Erst unterhalb der Inzidenz von 100 könne es zu einer Rückkehr zum Wechselmodell kommen. Zusätzlich könne es „kreative Unterrichtsformen oder pädagogische Angebote für alle Schüler:innen in kleinen Gruppen geben wie etwa Ausflüge, die den sozialen Aspekt und das psychosoziale Wohlbefinden in den Vordergrund stellten.
Zu wenige Tests an Schüler:innen verteilt
Was gegen eine rasche Öffnung der Schulen spricht, ist für viele Schulen auch die ungenügende Versorgung mit Tests: Sie seien noch nicht an die Schüler:innen verteilt worden, weil sie erst zu Beginn der Ferien an den Schulen angekommen seien, geben Schulleitungen zu bedenken.
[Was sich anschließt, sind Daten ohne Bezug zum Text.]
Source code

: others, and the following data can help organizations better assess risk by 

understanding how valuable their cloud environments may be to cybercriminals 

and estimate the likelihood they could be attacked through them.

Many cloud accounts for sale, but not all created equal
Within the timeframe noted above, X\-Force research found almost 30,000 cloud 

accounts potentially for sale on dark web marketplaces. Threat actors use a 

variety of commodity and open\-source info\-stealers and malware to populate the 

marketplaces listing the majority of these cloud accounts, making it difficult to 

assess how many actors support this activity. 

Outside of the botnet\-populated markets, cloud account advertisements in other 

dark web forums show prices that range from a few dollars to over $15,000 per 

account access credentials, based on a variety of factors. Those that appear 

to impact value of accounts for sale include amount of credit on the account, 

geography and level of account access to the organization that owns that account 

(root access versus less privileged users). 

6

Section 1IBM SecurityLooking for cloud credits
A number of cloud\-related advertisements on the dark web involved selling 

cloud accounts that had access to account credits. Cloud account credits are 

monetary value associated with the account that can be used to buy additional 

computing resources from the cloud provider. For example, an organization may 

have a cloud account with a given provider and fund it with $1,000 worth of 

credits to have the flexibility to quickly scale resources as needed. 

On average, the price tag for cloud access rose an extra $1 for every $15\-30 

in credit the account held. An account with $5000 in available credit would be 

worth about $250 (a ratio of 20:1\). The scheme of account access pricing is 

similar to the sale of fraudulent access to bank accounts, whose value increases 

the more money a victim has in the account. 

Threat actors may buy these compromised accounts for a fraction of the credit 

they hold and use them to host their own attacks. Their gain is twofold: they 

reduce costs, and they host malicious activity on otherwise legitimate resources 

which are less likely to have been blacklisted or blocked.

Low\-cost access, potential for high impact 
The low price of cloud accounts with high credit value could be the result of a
Allerdings erinnerte Landeselternsprecher Norman Heise am Mittwoch daran, dass die Schulen durch die Bildungsverwaltung aufgefordert worden seien, eine Abholung der Testkits in den Ferien zu ermöglichen: „Wer will, der findet Wege, und wer nicht will, der findet Gründe“, kritisierte Heise die ausgebliebene Verteilung der Test durch Schulen. Die Frage, ob es ein gemeinsames Statement des Landeselternausschusses zur Schulöffnung gebe, verneinte Heise: Die Elternschaft sei „gespalten“ – insbesondere, was die Jahrgänge 7 bis 9 angehe.
In einer früheren Fassung dieses Artikels stand fälschlich, dass es jetzt für den na-von-minden-Coronatest, der massenhaft an die Schulen geliefert worden war, eine Zulassung als Selbsttests gebe. Das stimmt nicht. Eine Zulassung gibt es nur für das Produkt "nadal" von nal von Minden, nicht aber für das an die Schulen gelieferte Dedicio" von nal von Minden. "Dedicio" kann aber weiterhin als Schnelltest genutzt werden. Wir bitten, den Fehler zu entschuldigen.